= Grupo Feminista Renovación =

Grupo Feminista Renovación (Feminist Group Renovation; FGR), was a women's organization in Panama, founded in 1922. It was renamed Partido Nacional Feminista (PNF) (Feminist National Party) in 1923.

It was the first women's rights organization in Panama, and played an important role in the campaign for women's suffrage in Panama alongside the Sociedad Nacional para el Progreso de la Mujer (National Society for the Progress of Women).

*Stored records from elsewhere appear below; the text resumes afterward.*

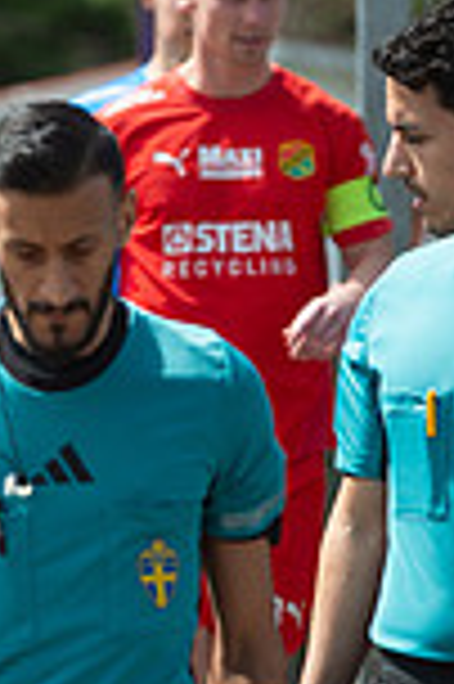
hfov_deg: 2.9
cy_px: 860
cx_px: -20
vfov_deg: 4.3
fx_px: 8986
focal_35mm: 474
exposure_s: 1/1600
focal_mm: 160
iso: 125
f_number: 4
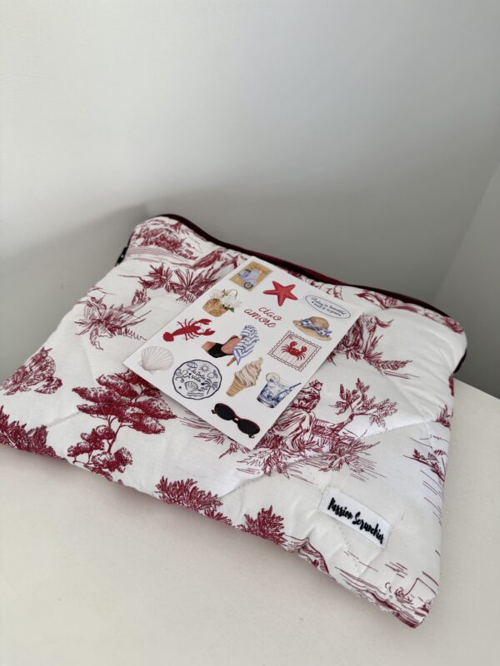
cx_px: 250
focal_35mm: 24
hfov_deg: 56.8
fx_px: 462
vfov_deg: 71.6
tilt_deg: -46.6
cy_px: 333
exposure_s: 1/121
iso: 160
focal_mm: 6.76
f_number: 1.78
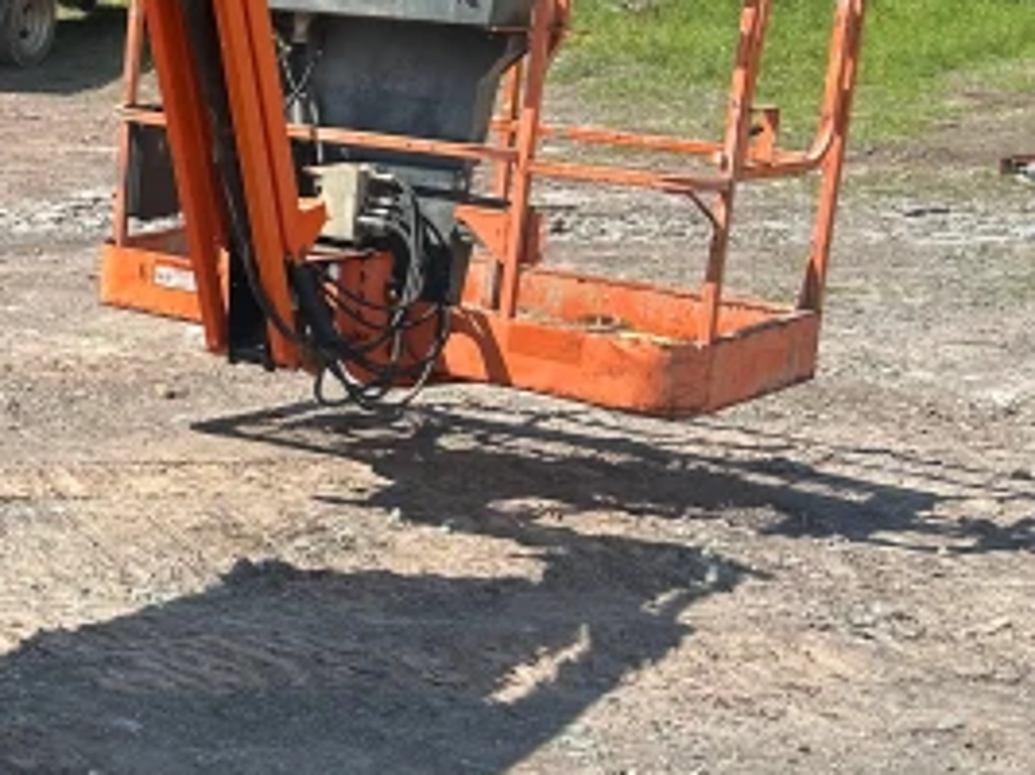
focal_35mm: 78
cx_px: -446
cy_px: 291
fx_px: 2331
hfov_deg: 21.6
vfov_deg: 18.9
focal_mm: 5.7
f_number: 1.5
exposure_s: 1/1808
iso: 50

The Feminist Group Renovation (FGR) was founded the first female lawyer in Panama, Clara Gonzalez, Sara Sotillo, Enriqueta Morales, Elida Campodónico de Crespo and Sara María Barrera, collaborating with the organization of women's schools founded that same year by Julia Palau.
It was transformed in to the Partido Nacional Feminista (PNF) (Feminist National Party) in 1923, which has been referred to as the first feminist party in Latin America, and had a close association with the American women's movement.
It worked for women's equal rights in law, economy and political suffrage.

The 1941 Constitution of Panama finally approved conditional suffrage for literate women; both men and women were allowed to vote by the Decree No. 12 of 2 February 1945, when the first women, Esther Neira de Calvo and Gumersinda Paez, was elected to parliament; the reform was finally fully implemented in the 1946 Constitution.